EL RELATO COMO GÉNERO LITERARIO

EL RELATO COMO GÉNERO LITERARIO

Sobre el relato como un "fin en sí" narrativo

 

Por D. D. Puche
Publicado en 4/12/21



 
   
  
Si la novela es el campo de batalla en el que un escritor demuestra la pasta de la que está hecho o más bien la descubre, en realidad, el relato es la escaramuza en la que se curte. Esto es verdad, por lo menos la mayor parte del tiempo.
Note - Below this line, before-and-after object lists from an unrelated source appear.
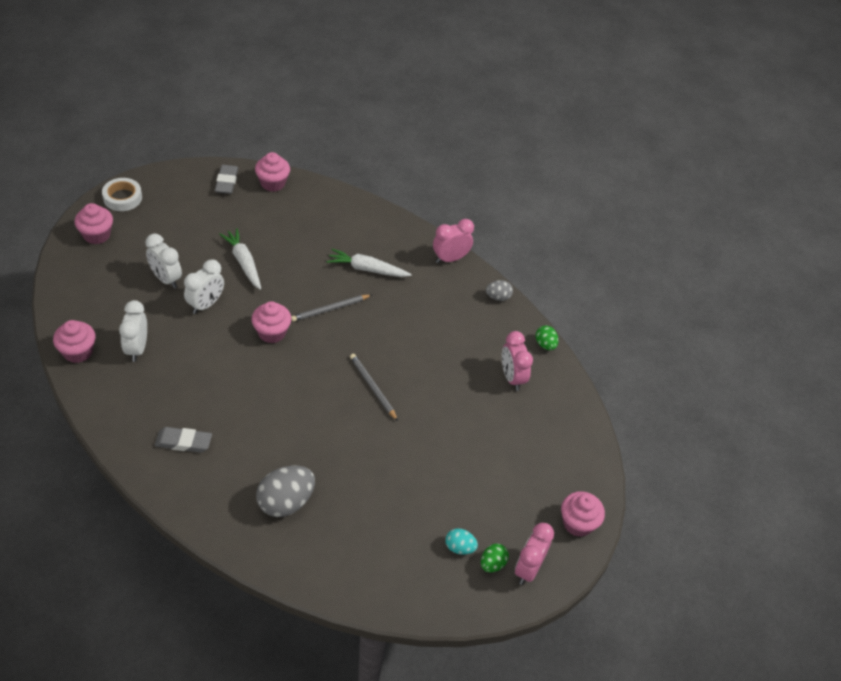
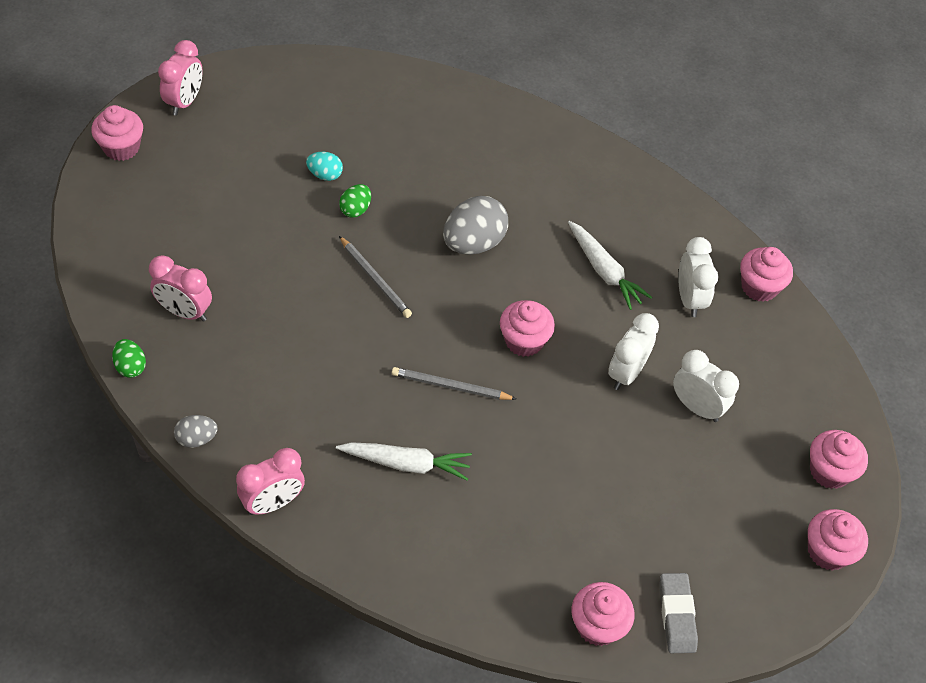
camera: 175 degrees right, 5 degrees up
(122, 198) = (828, 551): white tape -> pink cupcake
(183, 442) = (588, 193): grey eraser -> none
(243, 263) = (596, 450): white carrot -> white carrot (604, 270)
(286, 502) = (456, 143): grey egg -> grey egg (473, 243)
(330, 309) = (450, 386): grey pencil -> grey pencil turned 135 degrees counterclockwise
(459, 547) = (260, 115): turquoise egg -> turquoise egg (325, 175)
(492, 564) = (224, 103): green egg -> green egg (355, 209)
(512, 377) = (185, 312): pink clock -> pink clock turned 135 degrees clockwise

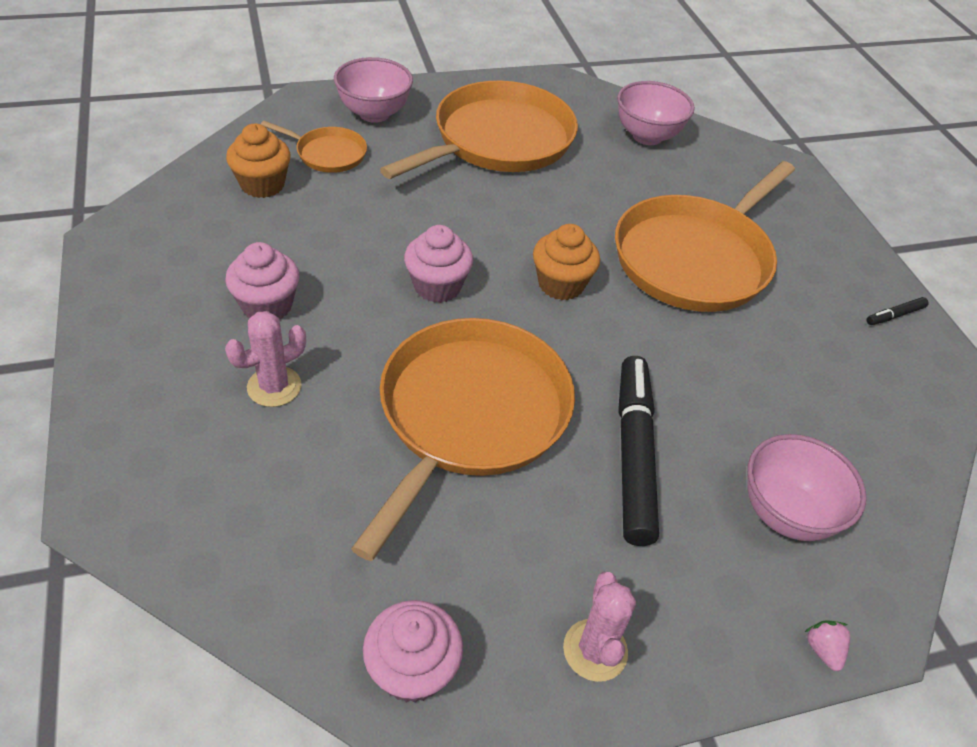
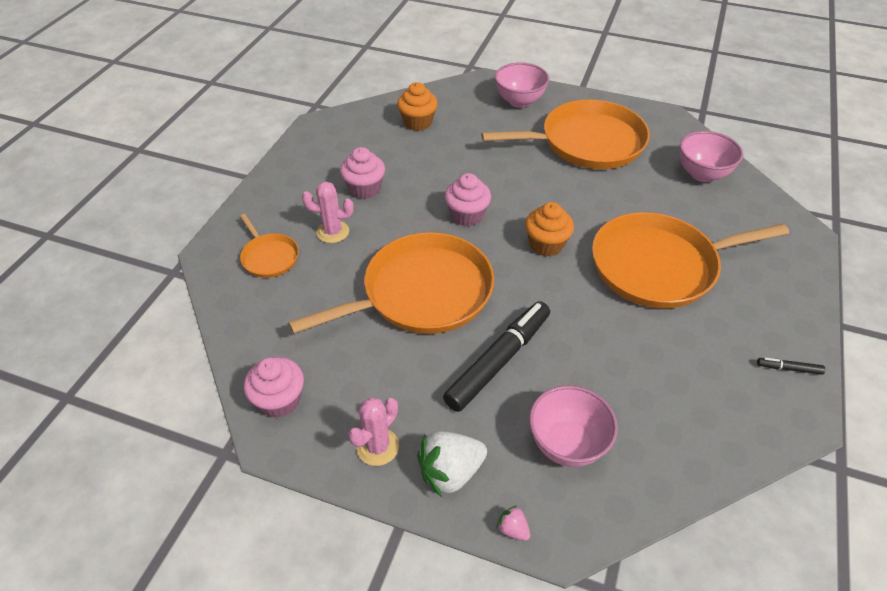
camera: 40 degrees right, 0 degrees up
(328, 154) = (470, 117): orange pan -> orange pan (269, 257)
(703, 626) = (450, 472): none -> white strawberry
(823, 650) = (513, 529): pink strawberry -> pink strawberry turned 75 degrees counterclockwise

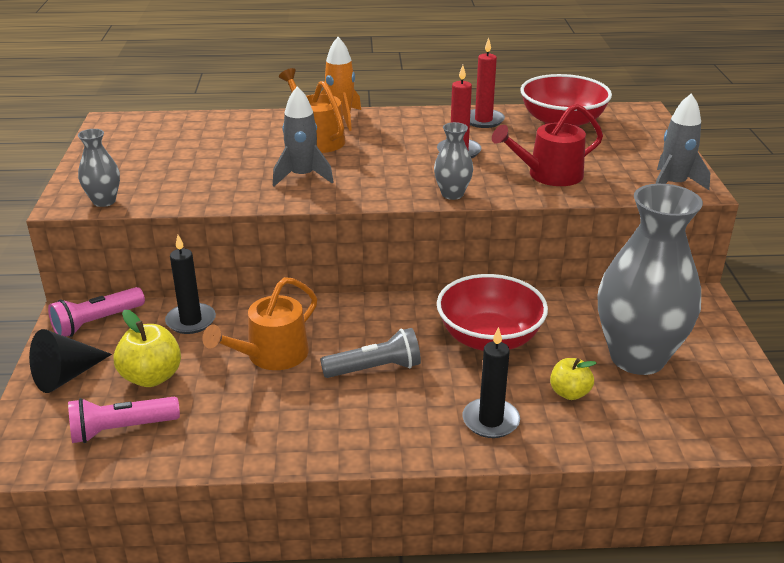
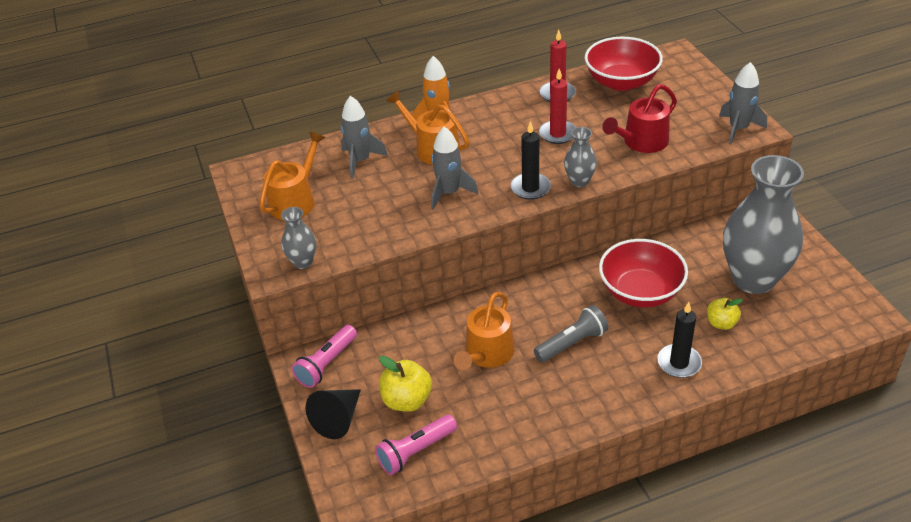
camera: 15 degrees left, 10 degrees up
(143, 152) = (295, 200): none -> orange watering can
(191, 321) = (403, 341): black candle -> black candle (530, 188)
(235, 135) = (360, 161): none -> grey rocket

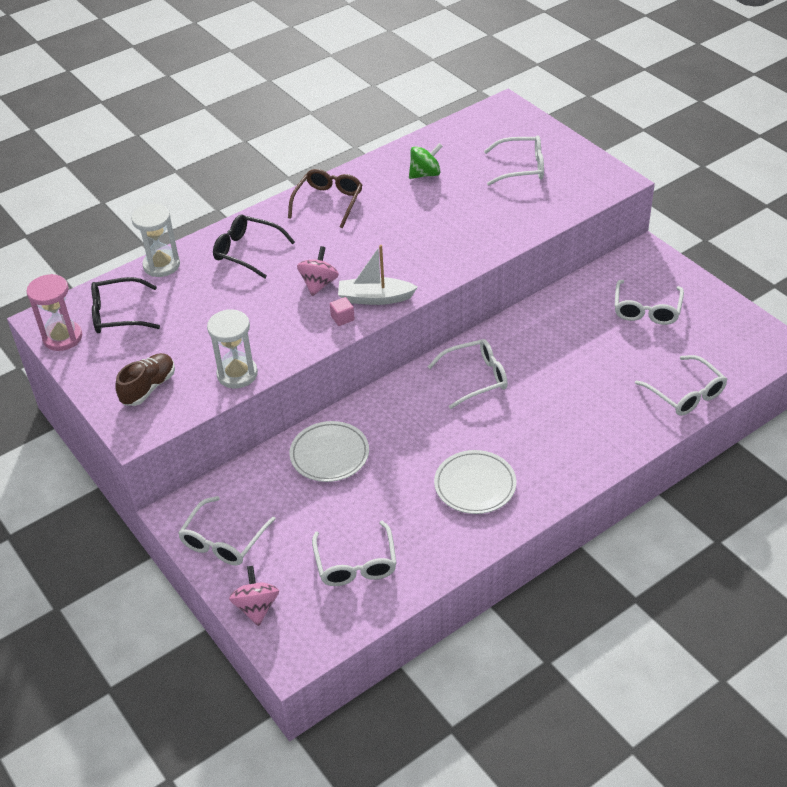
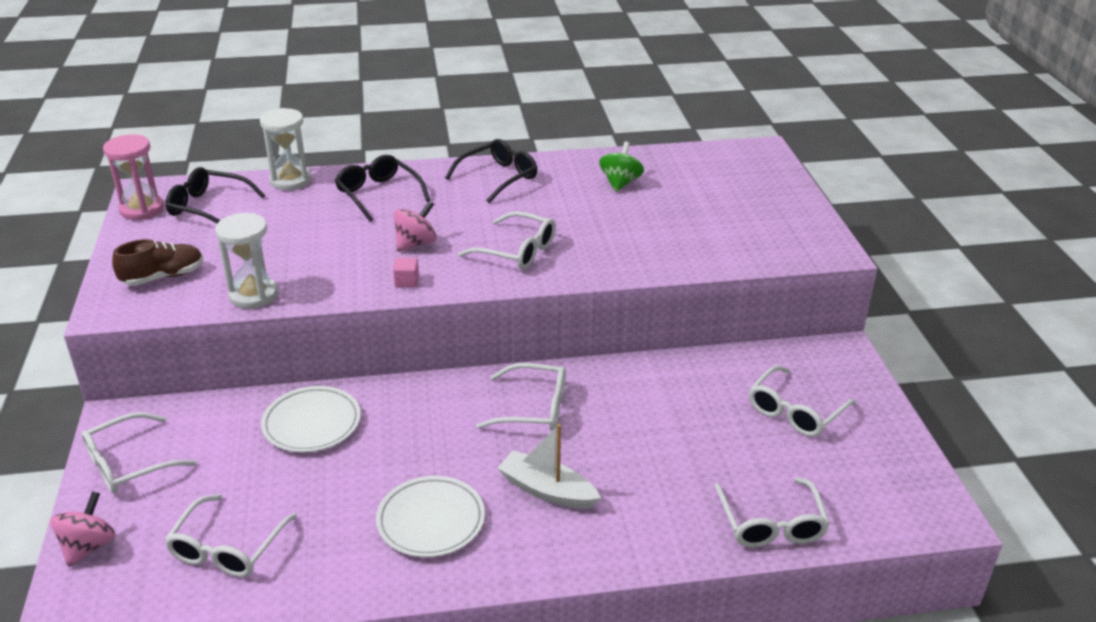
camera: 25 degrees right, 10 degrees down
(328, 202) = (498, 178): brown glasses -> black glasses
(375, 298) = (458, 275): white boat -> white boat (547, 490)
(425, 174) = (620, 183): green spinning top -> green spinning top turned 75 degrees counterclockwise
(521, 168) = (730, 207): white glasses -> white glasses (516, 251)

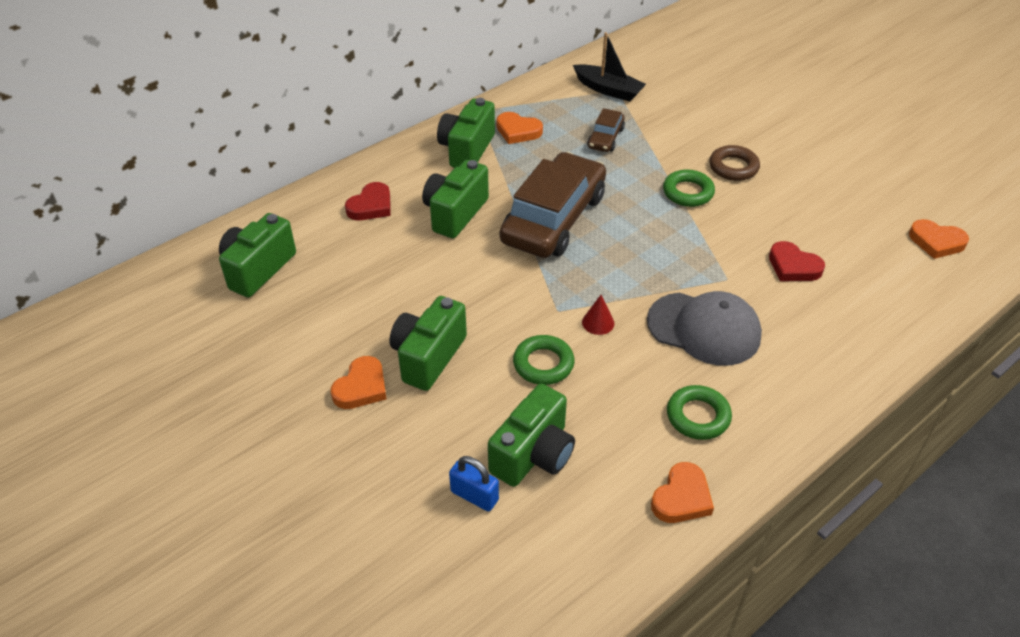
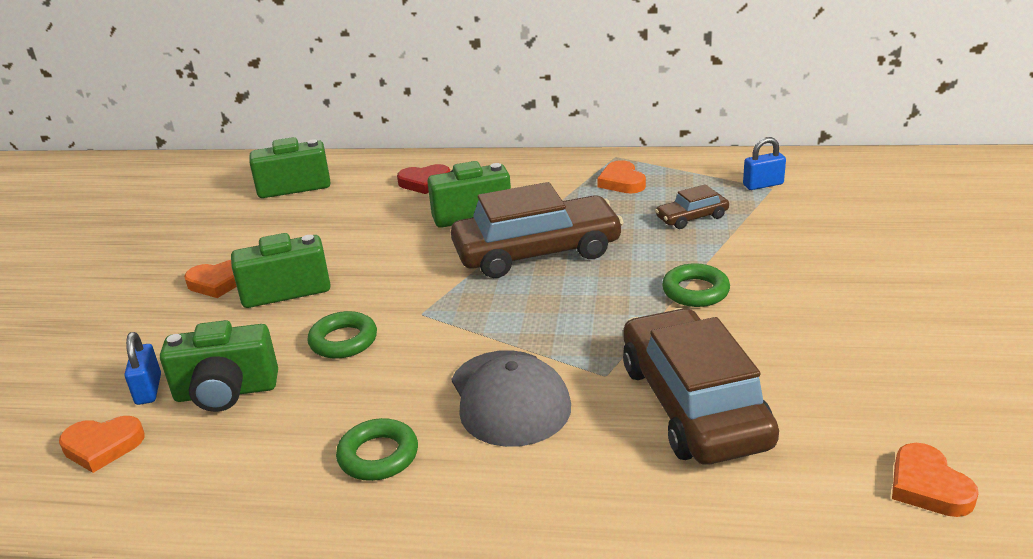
camera: 50 degrees right, 15 degrees down
(467, 149) = (557, 177): green camera -> none
(598, 322) = (434, 339): red cone -> none
(608, 90) = (763, 185): black boat -> blue padlock
(682, 498) = (254, 501): orange heart -> orange heart (102, 446)
(733, 167) = (784, 294): brown ring -> none
(793, 266) = (693, 404): red heart -> brown car

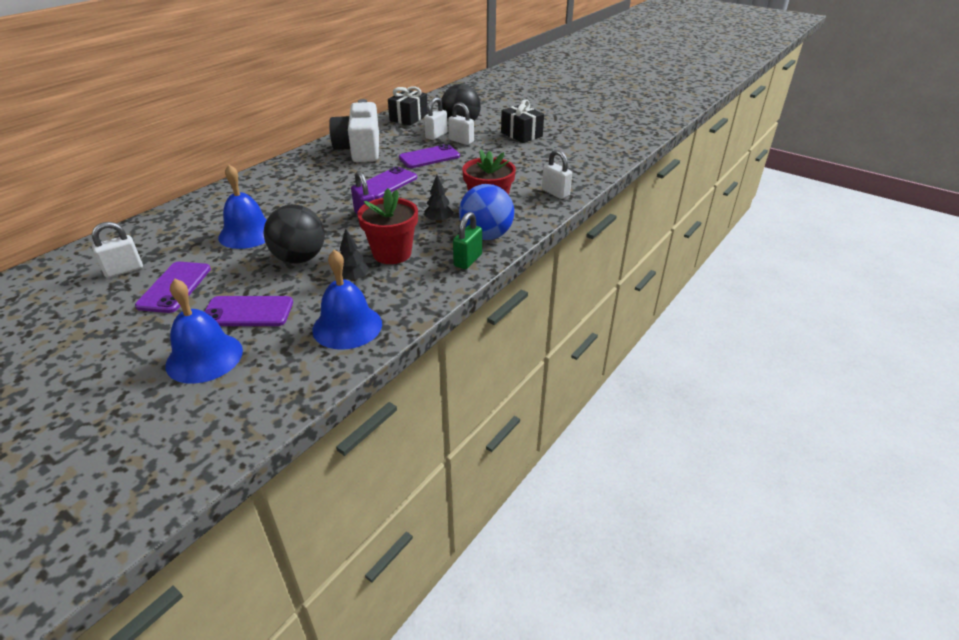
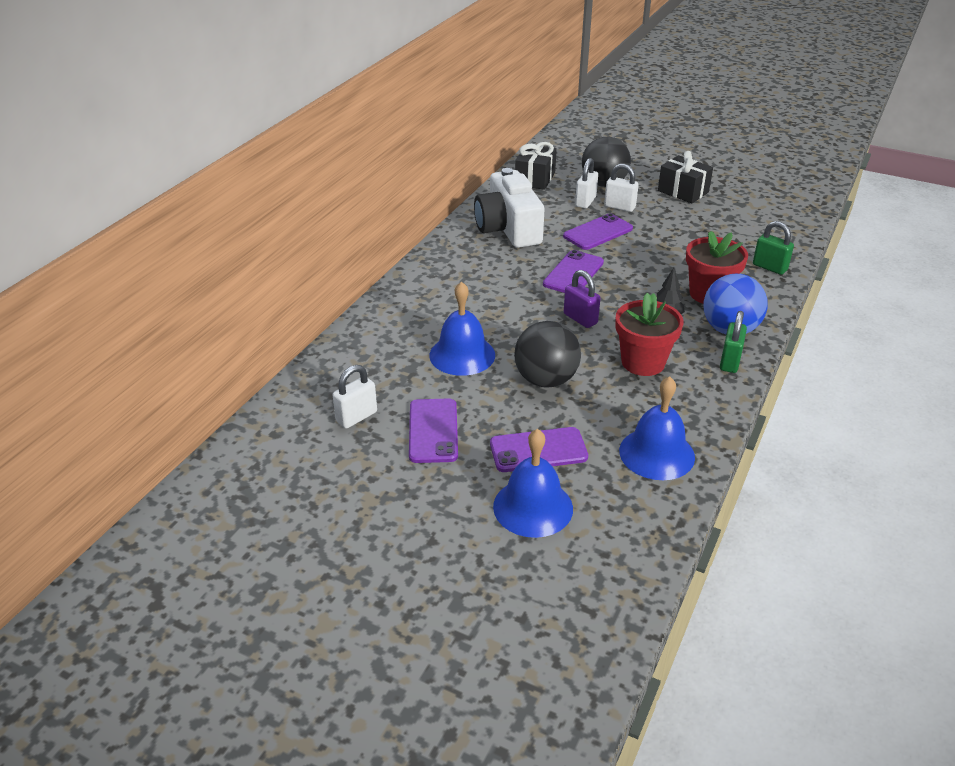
camera: 10 degrees left, 0 degrees up
(353, 279) = (623, 398): black tree -> none
(555, 193) = (769, 267): white padlock -> green padlock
Pero esta verdad, como ocurre frecuentemente, no debería llevarnos al error de pensar que el relato es un género secundario respecto a la novela, algo “menor” que solamente sirve, desde el punto de vista del lector, para echar un rato una inversión de tiempo más rentable que la de la novela, y desde el punto de vista del autor, simplemente para formarse. El relato, sin lugar a duda, tiene una entidad propia y una dignidad que debe ser cultivada.
 
Lejos de ser una modalidad prosística menor, ha dado lugar a verdaderas obras maestras literarias, y esto de forma muy particular en la llamada “literatura de género” (especialmente en la ciencia ficción y el terror, que quizá incluso se presten más al relato que a la novela). Cabría preguntarse si escribir un gran relato no puede llegar a ser tan difícil como escribir una novela, dado que su arquitectura es mucho más sencilla y lineal, pero no puede beneficiarse de los desarrollos y posibilidades de aquélla, sino que ha de ser como un diamante perfectamente pulido al que nada le sobre tiene menos oportunidades de disimular sus defectos.
 
 
¿Te gustan la ci-fi, el terror y la fantasía?
 
 
El relato, naturalmente, puede ser empleado como el laboratorio donde el escritor experimenta lo que luego llevará a cumplimiento en la novela; mediante la narración breve, libre de los compromisos e inversiones de tiempo y esfuerzo de aquélla, puede poner a prueba toda clase de ideas, de formas literarias y de técnicas. Esto, insisto, no sólo no desmerece a la prosa breve, sino que incluso la sitúa como punta de lanza del trabajo literario, que sólo puede ser llamado tal cuando es una labor de indagación, de juego con unos estándares dados a los que pretende imprimir un cambio en una determinada dirección (el “estilo”); que no se conforma con llevar a cabo iteraciones dentro de un canon ya dado. Es, de hecho, el intento de ensanchar éste porque es desmedido y arrogante hablar de “romper” con él o de “superarlo”, de explorar sus límites y desplazarlos un poco más, lo que propiamente puede ser llamado “literario”, frente a lo meramente “narrativo”.
 
Así pues, se trata del verdadero terreno de ensayo del escritor, donde puede dar rienda suelta a su libertad creativa sin pagar por ello el precio que pagaría malogrando tal vez una novela de varios cientos de páginas. Y como tal, lejos de ser una mera preparación para aquélla, constituye un fin en sí mismo. No obstante, se topa aquí con una peligrosa tentación “metaliteraria” que ha llegado a convertirse en moneda corriente, con el abuso correspondiente: y es el prurito de poner al propio escritor bajo el foco, de convertirlo en el referente, en lugar de darle toda la primacía a la historia y dejar que ésta hable por sí misma. El autor tiene que desaparecer tras lo escrito, desvanecerse, para que acontezca la historia; hay que huir de la tentación de hablar de uno mismo. La elaboración por la que el autor usa su propia experiencia como materia prima, pero hasta el punto de hacerse a sí mismo irreconocible en lo mostrado, es precisamente en lo que consiste el arte. Y cuando esto no es así, cuando escribir (o pintar, o componer, o lo que sea) es ante todo un ejercicio de narcisismo, lo que resulta es algo obvio, por lo general didactista y pedante, que es la muerte de cualquier cosa a la que podemos llamar “arte”.